Casting Source Directory
The Casting Source Directory is also available to the public on the AFS website. The site provides a directory of North American metalcasters in a single source. Potential casting buyers can search by metal, alloy, casting process, casting size (weight), and state to locate a casting provider that meets their needs. The Casting Source Directory is located on the AFS website under the Designers and Buyers tab or can be accessed directly at www.afsinc.org/metalcaster-directory.

CastingConnection
CastingConnection is a private, professional, social network to connect, engage, and share critical industry information and best practices in real time. Through the Open Forum and sites devoted to special interest groups, AFS members gather to network via a comprehensive member directory and participate in focused discussion groups. AFS membership is open to any company and individual within the metalcasting supply chain, including equipment and service providers, foundries, and end-users. Visit https://castingconnection.afsinc.org.

Online Library
The AFS online library contains current and historical articles and research papers about the metalcasting industry, including topics on metallurgy, casting processes, and material property data. The digital library is open to all AFS members.
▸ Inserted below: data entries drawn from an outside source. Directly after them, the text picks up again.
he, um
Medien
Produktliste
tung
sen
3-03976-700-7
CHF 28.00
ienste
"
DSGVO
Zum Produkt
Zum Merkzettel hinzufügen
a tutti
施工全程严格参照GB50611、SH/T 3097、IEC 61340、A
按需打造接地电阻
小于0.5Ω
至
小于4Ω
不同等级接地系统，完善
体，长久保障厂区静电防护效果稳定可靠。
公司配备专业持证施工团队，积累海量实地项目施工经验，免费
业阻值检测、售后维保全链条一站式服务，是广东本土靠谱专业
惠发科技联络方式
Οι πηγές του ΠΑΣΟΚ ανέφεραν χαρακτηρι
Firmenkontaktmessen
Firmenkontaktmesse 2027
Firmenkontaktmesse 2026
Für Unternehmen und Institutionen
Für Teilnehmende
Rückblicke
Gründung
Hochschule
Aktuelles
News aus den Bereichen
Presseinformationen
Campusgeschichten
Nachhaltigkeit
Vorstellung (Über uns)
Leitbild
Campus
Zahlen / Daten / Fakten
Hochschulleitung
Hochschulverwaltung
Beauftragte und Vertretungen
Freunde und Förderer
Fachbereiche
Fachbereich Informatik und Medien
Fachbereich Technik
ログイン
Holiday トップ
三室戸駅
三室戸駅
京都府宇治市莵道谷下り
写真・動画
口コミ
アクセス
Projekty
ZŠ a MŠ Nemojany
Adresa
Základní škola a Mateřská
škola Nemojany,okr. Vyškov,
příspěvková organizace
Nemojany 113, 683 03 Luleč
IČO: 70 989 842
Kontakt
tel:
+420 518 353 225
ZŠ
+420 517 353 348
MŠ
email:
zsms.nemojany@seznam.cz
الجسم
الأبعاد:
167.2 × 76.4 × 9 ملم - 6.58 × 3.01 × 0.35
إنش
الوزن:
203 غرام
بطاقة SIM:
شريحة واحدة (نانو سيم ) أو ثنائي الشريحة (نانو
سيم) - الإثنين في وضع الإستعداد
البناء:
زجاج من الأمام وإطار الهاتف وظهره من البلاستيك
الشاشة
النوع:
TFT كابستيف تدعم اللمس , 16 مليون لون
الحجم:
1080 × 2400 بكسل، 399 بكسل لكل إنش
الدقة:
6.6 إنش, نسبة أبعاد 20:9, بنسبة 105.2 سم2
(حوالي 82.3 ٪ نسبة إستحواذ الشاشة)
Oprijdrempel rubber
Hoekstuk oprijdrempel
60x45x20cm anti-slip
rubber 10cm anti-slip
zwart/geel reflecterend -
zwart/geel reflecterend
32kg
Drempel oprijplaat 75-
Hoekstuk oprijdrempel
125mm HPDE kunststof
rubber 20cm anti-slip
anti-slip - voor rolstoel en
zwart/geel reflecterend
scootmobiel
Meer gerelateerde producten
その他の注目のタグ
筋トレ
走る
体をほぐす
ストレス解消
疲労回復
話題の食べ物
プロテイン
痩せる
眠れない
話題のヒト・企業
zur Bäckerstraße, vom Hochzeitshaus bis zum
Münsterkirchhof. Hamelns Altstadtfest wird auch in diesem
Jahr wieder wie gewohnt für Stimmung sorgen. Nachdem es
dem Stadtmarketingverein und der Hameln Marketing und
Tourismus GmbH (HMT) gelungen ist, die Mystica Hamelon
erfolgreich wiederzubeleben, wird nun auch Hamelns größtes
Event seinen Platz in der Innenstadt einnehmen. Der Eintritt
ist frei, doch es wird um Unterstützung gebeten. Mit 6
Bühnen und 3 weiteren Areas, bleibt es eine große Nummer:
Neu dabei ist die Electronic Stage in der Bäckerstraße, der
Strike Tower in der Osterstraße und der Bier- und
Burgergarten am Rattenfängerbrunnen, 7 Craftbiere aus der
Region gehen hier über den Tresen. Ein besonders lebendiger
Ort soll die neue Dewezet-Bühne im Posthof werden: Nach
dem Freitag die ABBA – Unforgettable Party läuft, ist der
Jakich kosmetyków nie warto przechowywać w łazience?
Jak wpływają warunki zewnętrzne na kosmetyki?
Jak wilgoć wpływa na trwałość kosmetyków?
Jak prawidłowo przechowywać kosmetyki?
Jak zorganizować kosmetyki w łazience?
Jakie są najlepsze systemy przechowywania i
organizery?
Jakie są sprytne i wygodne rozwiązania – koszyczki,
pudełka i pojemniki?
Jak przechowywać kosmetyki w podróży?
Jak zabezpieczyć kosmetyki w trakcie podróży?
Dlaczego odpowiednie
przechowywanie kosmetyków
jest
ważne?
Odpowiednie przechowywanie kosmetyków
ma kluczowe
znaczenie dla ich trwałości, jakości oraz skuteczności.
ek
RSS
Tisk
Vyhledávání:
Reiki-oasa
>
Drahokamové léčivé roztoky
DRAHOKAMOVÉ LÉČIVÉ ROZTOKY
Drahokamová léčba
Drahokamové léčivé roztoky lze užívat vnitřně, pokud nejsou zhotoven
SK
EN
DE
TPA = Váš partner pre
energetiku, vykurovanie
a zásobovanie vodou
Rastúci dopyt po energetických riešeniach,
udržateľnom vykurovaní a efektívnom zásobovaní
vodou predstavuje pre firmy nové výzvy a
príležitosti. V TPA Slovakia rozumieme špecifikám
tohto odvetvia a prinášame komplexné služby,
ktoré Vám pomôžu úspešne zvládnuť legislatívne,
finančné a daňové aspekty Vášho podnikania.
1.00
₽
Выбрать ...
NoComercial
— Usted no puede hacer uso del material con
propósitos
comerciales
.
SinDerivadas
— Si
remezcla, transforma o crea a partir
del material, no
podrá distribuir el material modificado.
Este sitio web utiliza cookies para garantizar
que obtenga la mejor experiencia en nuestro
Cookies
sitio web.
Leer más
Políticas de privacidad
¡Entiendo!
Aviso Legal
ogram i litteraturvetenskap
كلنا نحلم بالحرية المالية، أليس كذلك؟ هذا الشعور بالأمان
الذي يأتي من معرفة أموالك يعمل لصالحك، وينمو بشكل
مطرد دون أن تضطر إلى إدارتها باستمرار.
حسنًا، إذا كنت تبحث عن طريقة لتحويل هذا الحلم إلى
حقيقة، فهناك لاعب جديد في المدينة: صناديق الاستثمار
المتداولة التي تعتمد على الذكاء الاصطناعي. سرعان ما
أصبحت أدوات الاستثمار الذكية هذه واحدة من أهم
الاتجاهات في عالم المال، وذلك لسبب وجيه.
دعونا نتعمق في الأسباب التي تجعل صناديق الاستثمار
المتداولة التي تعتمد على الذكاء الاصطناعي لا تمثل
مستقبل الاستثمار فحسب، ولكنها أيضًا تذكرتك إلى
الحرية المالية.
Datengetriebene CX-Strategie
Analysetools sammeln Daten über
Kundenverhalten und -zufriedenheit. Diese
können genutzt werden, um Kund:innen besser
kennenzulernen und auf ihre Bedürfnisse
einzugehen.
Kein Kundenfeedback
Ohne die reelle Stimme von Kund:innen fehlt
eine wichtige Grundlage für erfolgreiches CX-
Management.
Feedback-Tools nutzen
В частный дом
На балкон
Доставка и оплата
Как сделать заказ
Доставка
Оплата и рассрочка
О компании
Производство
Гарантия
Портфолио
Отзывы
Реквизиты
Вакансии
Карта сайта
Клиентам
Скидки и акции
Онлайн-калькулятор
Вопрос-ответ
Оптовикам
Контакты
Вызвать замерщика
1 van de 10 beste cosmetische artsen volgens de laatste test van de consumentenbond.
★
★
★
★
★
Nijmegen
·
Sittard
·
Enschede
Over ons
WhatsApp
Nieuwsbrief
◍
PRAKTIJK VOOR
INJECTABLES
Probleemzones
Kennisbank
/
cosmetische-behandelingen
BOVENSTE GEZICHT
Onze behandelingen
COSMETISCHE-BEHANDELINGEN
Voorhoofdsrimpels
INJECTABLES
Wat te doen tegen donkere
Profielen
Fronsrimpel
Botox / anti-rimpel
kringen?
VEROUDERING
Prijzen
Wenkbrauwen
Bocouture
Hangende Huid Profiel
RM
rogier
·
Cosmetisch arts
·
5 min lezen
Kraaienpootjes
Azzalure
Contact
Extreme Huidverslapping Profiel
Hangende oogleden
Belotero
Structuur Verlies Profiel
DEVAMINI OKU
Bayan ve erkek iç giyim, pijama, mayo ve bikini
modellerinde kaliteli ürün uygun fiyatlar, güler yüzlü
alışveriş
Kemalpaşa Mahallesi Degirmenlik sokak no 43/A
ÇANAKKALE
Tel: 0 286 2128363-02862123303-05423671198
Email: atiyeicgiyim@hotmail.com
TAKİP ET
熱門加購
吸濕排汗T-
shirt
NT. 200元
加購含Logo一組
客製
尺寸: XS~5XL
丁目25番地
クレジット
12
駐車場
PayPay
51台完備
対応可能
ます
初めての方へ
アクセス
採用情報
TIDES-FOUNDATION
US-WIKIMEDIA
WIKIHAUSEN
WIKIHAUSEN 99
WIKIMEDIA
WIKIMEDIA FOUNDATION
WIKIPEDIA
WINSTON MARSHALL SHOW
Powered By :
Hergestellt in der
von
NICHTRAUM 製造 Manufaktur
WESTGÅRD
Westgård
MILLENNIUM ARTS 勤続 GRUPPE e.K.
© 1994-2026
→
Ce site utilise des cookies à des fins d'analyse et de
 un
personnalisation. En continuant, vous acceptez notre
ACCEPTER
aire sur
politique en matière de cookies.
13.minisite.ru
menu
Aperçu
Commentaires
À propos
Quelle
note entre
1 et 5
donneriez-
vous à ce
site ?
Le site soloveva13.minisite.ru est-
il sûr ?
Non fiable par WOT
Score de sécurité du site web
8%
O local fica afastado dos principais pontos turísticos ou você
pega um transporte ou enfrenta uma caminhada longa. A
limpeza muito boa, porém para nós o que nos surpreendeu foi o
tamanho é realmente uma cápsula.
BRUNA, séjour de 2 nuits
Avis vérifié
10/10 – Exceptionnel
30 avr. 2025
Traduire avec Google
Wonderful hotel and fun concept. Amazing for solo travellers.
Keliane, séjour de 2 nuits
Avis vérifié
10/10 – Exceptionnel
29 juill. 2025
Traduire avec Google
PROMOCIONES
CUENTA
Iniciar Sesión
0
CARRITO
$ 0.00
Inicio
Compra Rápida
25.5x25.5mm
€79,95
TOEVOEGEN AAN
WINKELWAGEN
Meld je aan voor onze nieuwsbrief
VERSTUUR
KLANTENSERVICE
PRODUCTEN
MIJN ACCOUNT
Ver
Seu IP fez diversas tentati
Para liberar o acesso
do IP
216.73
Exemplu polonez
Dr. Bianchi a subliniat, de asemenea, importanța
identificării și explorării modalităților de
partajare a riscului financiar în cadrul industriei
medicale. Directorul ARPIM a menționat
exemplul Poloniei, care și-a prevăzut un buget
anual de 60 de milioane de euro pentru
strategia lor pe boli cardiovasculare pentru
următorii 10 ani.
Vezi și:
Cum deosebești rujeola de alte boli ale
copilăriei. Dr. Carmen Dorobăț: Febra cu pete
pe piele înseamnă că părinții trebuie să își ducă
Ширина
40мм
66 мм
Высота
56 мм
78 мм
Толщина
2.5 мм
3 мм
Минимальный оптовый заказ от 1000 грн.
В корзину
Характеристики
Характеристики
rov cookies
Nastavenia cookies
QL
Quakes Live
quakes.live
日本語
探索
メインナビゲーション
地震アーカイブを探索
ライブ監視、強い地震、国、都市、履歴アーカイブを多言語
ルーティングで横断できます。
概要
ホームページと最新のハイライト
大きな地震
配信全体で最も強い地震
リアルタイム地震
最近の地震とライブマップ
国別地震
With a simple-to-use search, members have access to relevant technical and research articles and reports from all AFS published sources.

Author and summary information is available for viewing, and full articles can be downloaded. All technical and management papers published in AFS Transactions, from the first edition (published in 1896) to the present, are available, as well as technical articles from all AFS magazines. Hundreds of members have already leveraged this resource, conducting thousands of searches that span topics ranging from iron inoculation to silica exposure to gating and riser design. The library is located at www.afsinc.org under the Innovation & Management tab.

e-Learning
AFS offers a program that provides metalcasting-specific training, information, and education for the industry supply chain in a web-based format for a single access fee. The e-Learning program gives subscribing organizations full access to online modules for formal staff training on a wide variety of metalcasting topics. Individual e-Learning modules also are available a la carte, including several focused on designing for casting. More information and a video demonstration are available at www.afsinc.org/e-learning.

Casting Design Training
The AFS Institute has partnered with the company NoRedesign.com to offer online education to support original equipment manufacturers and their design engineers. The partnership is formed expressly to support training for OEMs that will greatly enhance the design of components for the casting process. The training offers a suite 32 instructional videos walking the listener through each step of casting design and engineering, assisting design engineers to reduce final assembled component costs through effective design principles. With this methodology and training, users will avoid product launch delays, costly overruns, suboptimal components, and failed prototypes.